Not having a mate made Adam love his job all that much more, but not having a mate was also what could cost him his job. The hospital didn’t even know that he was an alpha, much less an unmated alpha. His patients were almost all omegas. Nobody would trust an alpha, especially an unmated alpha, around a steady stream of omegas, especially unmated omegas. So, as far as the hospital knew, Adam was a heterosexual beta, just a man who had no personal interest in male pregnancy, only a professional and scientific interest.
It was beyond the professional pale that an unmated alpha would be entrusted to take care of the most intimate sexual and reproductive medical issues of omegas. MPreg Hospital didn’t even allow unmated alphas to visit its patient areas. Mated alphas were grudgingly accepted as Mpreg Hospital staff, but only grudgingly, and there was always talk of banning alphas from the employee rosters altogether.

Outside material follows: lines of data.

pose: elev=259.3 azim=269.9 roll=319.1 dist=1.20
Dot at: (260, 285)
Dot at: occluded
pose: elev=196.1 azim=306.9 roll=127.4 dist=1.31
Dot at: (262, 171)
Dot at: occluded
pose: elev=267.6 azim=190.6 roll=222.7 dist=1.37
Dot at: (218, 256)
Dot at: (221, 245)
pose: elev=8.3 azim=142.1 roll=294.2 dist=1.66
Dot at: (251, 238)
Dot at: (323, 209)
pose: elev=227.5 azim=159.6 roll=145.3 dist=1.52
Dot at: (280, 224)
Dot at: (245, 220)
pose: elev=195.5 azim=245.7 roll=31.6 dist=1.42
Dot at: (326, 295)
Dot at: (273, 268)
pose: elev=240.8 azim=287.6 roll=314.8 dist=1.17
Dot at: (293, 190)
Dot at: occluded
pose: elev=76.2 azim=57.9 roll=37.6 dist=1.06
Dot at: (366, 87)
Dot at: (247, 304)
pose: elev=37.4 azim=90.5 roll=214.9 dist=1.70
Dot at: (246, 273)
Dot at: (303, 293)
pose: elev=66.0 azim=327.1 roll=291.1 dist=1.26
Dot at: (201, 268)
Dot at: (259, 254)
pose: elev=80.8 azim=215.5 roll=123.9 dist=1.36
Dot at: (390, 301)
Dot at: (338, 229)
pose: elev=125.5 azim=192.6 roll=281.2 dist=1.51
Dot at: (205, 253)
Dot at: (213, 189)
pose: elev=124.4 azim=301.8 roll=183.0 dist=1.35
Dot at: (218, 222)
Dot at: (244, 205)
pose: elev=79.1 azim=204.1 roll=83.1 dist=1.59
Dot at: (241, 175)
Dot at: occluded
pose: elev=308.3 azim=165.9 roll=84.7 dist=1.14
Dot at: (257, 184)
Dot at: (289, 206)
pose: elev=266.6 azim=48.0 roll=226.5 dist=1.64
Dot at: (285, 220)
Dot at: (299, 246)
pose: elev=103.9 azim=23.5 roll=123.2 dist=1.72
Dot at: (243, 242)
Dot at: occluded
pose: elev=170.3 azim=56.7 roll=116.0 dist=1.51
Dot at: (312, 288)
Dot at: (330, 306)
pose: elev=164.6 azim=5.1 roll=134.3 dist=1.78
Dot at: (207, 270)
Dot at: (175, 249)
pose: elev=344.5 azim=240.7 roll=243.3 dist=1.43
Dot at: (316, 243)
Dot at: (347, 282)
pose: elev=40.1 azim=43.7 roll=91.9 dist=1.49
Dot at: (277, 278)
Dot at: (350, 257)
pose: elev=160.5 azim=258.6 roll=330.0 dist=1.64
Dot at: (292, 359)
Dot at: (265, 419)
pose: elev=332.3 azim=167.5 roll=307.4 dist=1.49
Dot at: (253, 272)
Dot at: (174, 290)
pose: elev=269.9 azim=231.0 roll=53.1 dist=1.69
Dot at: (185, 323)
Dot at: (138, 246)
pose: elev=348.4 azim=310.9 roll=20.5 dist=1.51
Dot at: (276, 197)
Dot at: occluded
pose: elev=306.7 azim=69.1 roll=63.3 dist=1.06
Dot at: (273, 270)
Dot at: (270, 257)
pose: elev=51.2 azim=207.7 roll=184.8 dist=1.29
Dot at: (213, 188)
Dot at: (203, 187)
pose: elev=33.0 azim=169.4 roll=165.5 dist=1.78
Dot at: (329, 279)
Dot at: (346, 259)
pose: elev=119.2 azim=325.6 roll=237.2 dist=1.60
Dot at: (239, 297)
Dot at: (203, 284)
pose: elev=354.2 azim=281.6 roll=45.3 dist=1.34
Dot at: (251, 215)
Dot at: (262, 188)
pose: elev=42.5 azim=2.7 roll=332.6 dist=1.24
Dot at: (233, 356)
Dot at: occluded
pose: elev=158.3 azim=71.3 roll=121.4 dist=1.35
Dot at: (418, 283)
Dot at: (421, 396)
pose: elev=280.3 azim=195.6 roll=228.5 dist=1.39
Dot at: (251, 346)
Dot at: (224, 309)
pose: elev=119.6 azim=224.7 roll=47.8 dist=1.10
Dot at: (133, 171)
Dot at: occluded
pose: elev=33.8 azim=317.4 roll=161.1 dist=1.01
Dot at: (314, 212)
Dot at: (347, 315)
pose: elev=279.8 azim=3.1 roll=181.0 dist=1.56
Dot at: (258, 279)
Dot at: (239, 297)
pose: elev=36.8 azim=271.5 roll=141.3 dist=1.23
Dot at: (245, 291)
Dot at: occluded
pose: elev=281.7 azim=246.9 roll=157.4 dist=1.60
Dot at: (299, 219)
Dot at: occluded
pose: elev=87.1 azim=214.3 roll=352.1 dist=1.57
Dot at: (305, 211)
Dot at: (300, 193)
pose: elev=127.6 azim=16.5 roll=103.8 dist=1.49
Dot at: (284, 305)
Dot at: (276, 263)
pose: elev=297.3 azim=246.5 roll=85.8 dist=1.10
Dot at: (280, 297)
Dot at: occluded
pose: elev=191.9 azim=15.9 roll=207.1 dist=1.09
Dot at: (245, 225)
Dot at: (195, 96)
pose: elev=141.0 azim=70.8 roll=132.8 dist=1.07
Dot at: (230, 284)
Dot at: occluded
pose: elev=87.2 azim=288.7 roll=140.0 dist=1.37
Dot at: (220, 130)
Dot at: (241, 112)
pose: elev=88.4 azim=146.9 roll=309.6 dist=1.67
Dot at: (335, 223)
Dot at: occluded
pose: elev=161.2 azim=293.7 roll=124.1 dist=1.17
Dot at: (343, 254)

As far as Adam had told his bosses at the hospital, he was just a heterosexual guy, unable to reproduce with another man, and his interest in MPreg medicine was only scientific. Adam remembered the sigh of relief breathed by Dylan Dunsford, the hospital’s head of human resources, when Adam responded to his mention of the “strictly no unmated alphas” hiring policy. He had claimed that not only was he not an unmated alpha, but he wasn’t any kind of alpha or omega. “I’m heterosexual, Mister Dunsford. I’m not even part of the MPreg world. I have a — um — I used to have a girlfriend. Yeah.” At least Dylan had believed Adam’s lie. In fact, Adam was a hungry, horny alpha always dreaming about finding his omega mate. But that was something no past patient of his had been able to figure out, none of his coworkers had been able to figure out, and, Adam hoped, this pretty little omega also wouldn’t be able to figure out.